» WHAT YOU WILL DO
Give the whole listing again, exactly as written.
____ EXTRACTED DATA
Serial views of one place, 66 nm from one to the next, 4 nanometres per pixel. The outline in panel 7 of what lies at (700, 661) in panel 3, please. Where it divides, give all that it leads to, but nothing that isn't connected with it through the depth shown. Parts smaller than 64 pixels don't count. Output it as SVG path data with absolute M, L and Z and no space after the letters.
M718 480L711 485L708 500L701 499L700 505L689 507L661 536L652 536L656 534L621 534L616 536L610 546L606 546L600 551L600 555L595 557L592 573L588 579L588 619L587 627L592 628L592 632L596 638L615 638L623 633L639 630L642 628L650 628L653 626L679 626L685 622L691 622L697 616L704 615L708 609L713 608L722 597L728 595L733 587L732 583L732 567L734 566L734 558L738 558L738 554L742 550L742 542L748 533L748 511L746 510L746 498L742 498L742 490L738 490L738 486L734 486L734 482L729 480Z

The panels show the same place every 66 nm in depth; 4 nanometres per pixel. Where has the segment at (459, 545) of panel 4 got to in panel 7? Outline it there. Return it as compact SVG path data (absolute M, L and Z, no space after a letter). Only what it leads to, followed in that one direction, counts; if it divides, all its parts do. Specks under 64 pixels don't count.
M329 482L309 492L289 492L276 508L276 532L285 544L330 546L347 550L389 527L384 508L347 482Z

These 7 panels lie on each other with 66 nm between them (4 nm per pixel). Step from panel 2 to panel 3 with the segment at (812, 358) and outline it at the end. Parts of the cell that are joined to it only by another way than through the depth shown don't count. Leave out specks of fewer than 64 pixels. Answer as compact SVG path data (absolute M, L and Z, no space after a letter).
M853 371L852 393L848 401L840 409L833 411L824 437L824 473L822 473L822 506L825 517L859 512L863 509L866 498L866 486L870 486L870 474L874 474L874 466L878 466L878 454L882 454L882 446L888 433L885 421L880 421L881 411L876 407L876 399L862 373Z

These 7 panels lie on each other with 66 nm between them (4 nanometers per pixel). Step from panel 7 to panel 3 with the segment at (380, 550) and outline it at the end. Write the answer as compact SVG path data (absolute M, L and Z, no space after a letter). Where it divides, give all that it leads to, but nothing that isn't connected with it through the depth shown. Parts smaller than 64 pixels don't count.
________
» TASK SOLUTION
Serial views of one place, 66 nm from one to the next, 4 nanometres per pixel. The outline in panel 7 of what lies at (700, 661) in panel 3, please. Where it divides, give all that it leads to, but nothing that isn't connected with it through the depth shown. Parts smaller than 64 pixels don't count. Output it as SVG path data with absolute M, L and Z and no space after the letters.
M718 480L711 485L708 500L701 499L700 505L689 507L661 536L652 536L656 534L621 534L616 536L610 546L606 546L600 551L600 555L595 557L592 573L588 579L588 619L587 627L592 628L592 632L596 638L615 638L623 633L639 630L642 628L650 628L653 626L679 626L685 622L691 622L697 616L704 615L708 609L713 608L722 597L728 595L733 587L732 583L732 567L734 566L734 558L738 558L738 554L742 550L742 542L748 533L748 511L746 510L746 498L742 498L742 490L738 490L738 486L734 486L734 482L729 480Z

The panels show the same place every 66 nm in depth; 4 nanometres per pixel. Where has the segment at (459, 545) of panel 4 got to in panel 7? Outline it there. Return it as compact SVG path data (absolute M, L and Z, no space after a letter). Only what it leads to, followed in that one direction, counts; if it divides, all its parts do. Specks under 64 pixels don't count.
M329 482L309 492L289 492L276 508L276 532L285 544L330 546L347 550L389 527L384 508L347 482Z

These 7 panels lie on each other with 66 nm between them (4 nm per pixel). Step from panel 2 to panel 3 with the segment at (812, 358) and outline it at the end. Parts of the cell that are joined to it only by another way than through the depth shown don't count. Leave out specks of fewer than 64 pixels. Answer as compact SVG path data (absolute M, L and Z, no space after a letter).
M853 371L852 393L848 401L840 409L833 411L824 437L824 473L822 473L822 506L825 517L859 512L863 509L866 498L866 486L870 486L870 474L874 474L874 466L878 466L878 454L882 454L882 446L888 433L885 421L880 421L881 411L876 407L876 399L862 373Z

These 7 panels lie on each other with 66 nm between them (4 nanometers per pixel). Step from panel 7 to panel 3 with the segment at (380, 550) and outline it at the end. Write the answer as compact SVG path data (absolute M, L and Z, no space after a letter). Where it divides, give all that it leads to, but nothing that isn't connected with it through the depth shown. Parts smaller than 64 pixels don't count.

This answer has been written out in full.